The population of a city increases by 4,000 people each year. In 2025, the population is projected to be 450,000 people. What is an equation that gives the city’s population p (in thousands of people) x years after 2010?
answer p – 450 = 4(x – 15)
how did you get the answerl
To determine the equation, we can use the information given.
First, let's break down the problem:
- The population in 2010 is the starting point, meaning x = 0 in the equation.
- The population is projected to be 450,000 people in 2025, which is 15 years after 2010, so x = 15 in the equation.
- The population increases by 4,000 people each year.
Now, let's form the equation:
Since the increase is in thousands of people, we need to divide the increase by 1,000.

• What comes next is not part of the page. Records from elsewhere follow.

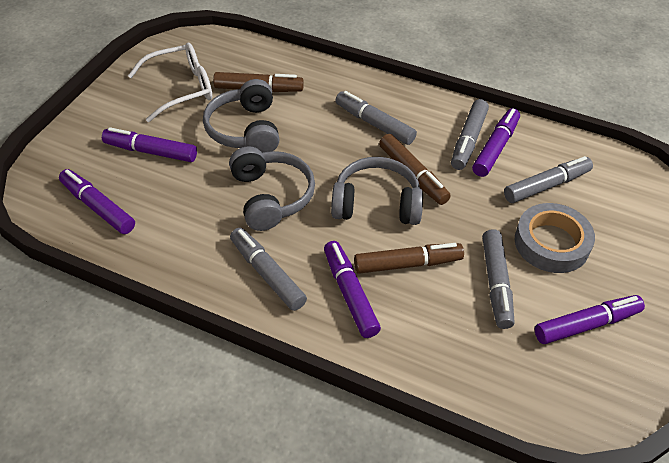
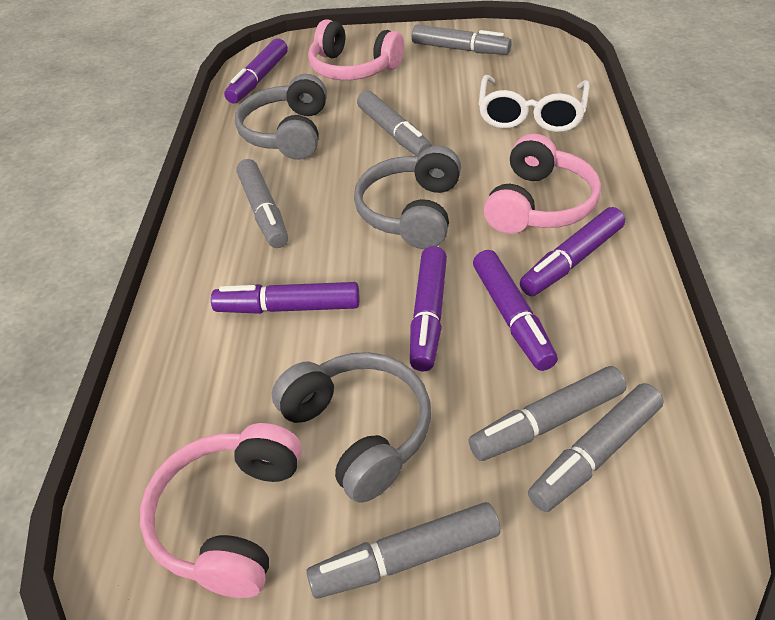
brown marker: 3 -> 0
grey marker: 5 -> 6
grey tape: 1 -> 0
pink headphones: 0 -> 3

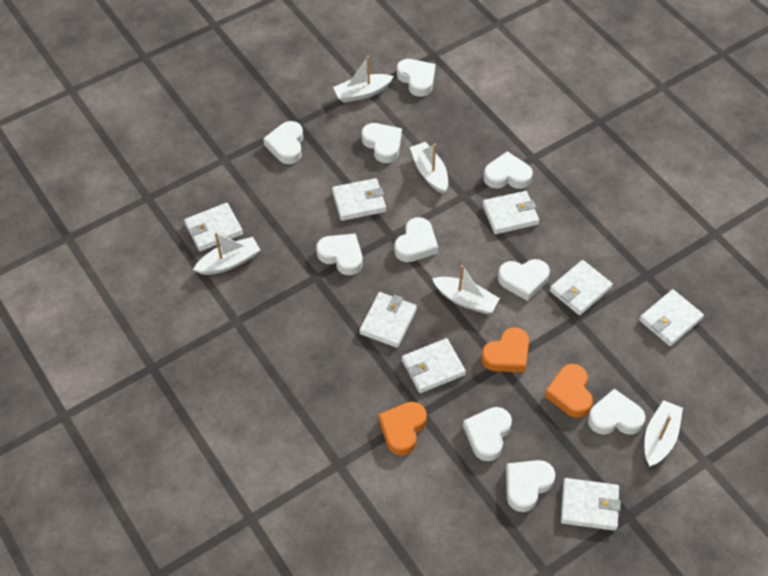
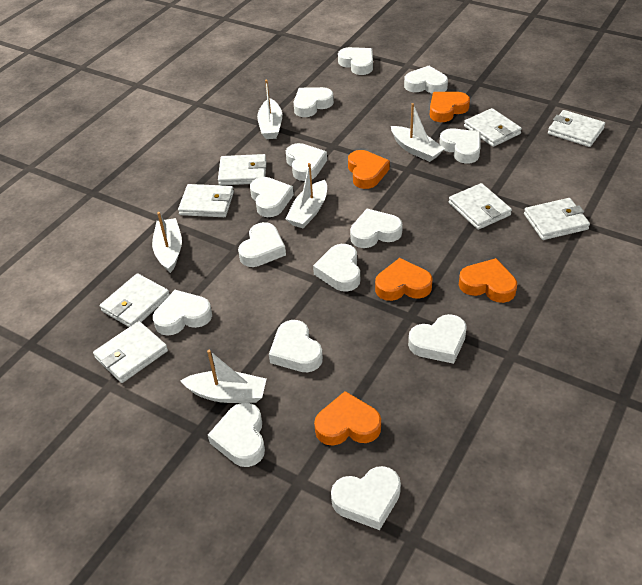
orange heart: 3 -> 5
white heart: 10 -> 14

Starting with the population in 2010, let's represent it as p.
Then, the population x years after 2010 can be represented as p + 4000x.
To determine the value of p, we can substitute the known value for x when the population is 450,000 people in 2025.
So, when x = 15, p + 4000(15) = 450.
Simplifying this equation, we have p + 60,000 = 450.
Subtracting 60,000 from both sides of the equation, we get p = 450 - 60,000.
Simplifying further, p = -59,550.
Now, since we want the equation in terms of x and p, we can substitute the value of p back into p + 4000x to get the final equation.
p + 4000x = -59,550 + 4000x.
To make the equation look like the given answer, we can rearrange it:
p - 450 = 4000x + 4000(-15).
Simplifying further, we have p - 450 = 4000x - 60,000.
Therefore, p – 450 = 4(x – 15) is the equation that gives the city's population p (in thousands of people) x years after 2010.